DOCUMENT SEGMENT:
──────────
1950s – 1960s: The Hitchcock Era
War has ended and the Hitler regime has fallen—the world was not prepared for what was in store for the horror genre.
Alfred Hitchcock’s black-and-white stunner Psycho has aged like fine wine since its release in 1960. Accomplished at a time where horror was considered a “B-movie”, Hitchcock masterfully crafted inarguably the most unforgettable shower scene in film accompanied by a haunting score. But it’s not only man versus man (or other-wordly beings) that Hitchcock limited himself into, his other notable thriller The Birds (1963) proved that the enemy is harmless in sight.
The first installment of George Romero’s 1968 trilogy Night of the Living Dead was the film that made people realize that movies aren’t made for everyone. Hence the enabling of the MPAA rating system to take effect.
Children have also become a parent’s nightmare as this era, up until the beginning of another decade, saw kids as more than just a tiny weeping thing to feed. Roman Polanski reimagined this in his classic family horror Rosemary’s Baby (1968).
──────────
RECORDS TO USE:

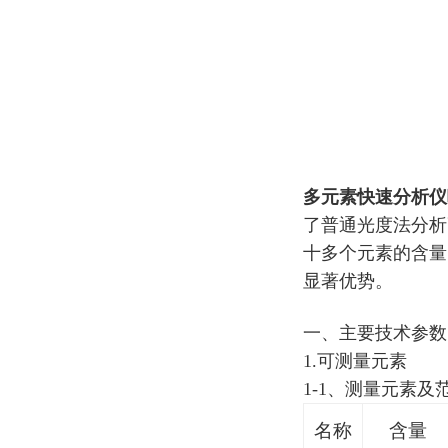
多元素快速分析仪
了普通光度法分析
十多个元素的含量
显著优势。
一、主要技术参数
1.可测量元素
1-1、测量元素及
名称
含量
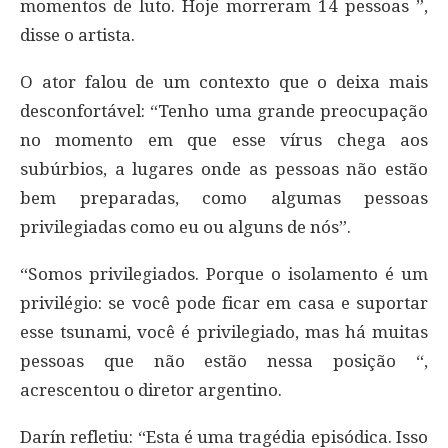
momentos de luto. Hoje morreram 14 pessoas ”,
disse o artista.
O ator falou de um contexto que o deixa mais
desconfortável: “Tenho uma grande preocupação
no momento em que esse vírus chega aos
subúrbios, a lugares onde as pessoas não estão
bem preparadas, como algumas pessoas
privilegiadas como eu ou alguns de nós”.
“Somos privilegiados. Porque o isolamento é um
privilégio: se você pode ficar em casa e suportar
esse tsunami, você é privilegiado, mas há muitas
pessoas que não estão nessa posição “,
acrescentou o diretor argentino.
Darín refletiu: “Esta é uma tragédia episódica. Isso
──────────
TO DO:
1. Quote the passage on Hitchcock-era horror films from "1950s – 1960s: The" to "harmless in sight.".
2. Print the lines of the records from the line with "momentos de luto." through the end of the records.

RESULTS FOR THE EXERCISE:
1.
1950s – 1960s: The Hitchcock Era
War has ended and the Hitler regime has fallen—the world was not prepared for what was in store for the horror genre.
Alfred Hitchcock’s black-and-white stunner Psycho has aged like fine wine since its release in 1960. Accomplished at a time where horror was considered a “B-movie”, Hitchcock masterfully crafted inarguably the most unforgettable shower scene in film accompanied by a haunting score. But it’s not only man versus man (or other-wordly beings) that Hitchcock limited himself into, his other notable thriller The Birds (1963) proved that the enemy is harmless in sight.

2.
momentos de luto. Hoje morreram 14 pessoas ”,
disse o artista.
O ator falou de um contexto que o deixa mais
desconfortável: “Tenho uma grande preocupação
no momento em que esse vírus chega aos
subúrbios, a lugares onde as pessoas não estão
bem preparadas, como algumas pessoas
privilegiadas como eu ou alguns de nós”.
“Somos privilegiados. Porque o isolamento é um
privilégio: se você pode ficar em casa e suportar
esse tsunami, você é privilegiado, mas há muitas
pessoas que não estão nessa posição “,
acrescentou o diretor argentino.
Darín refletiu: “Esta é uma tragédia episódica. Isso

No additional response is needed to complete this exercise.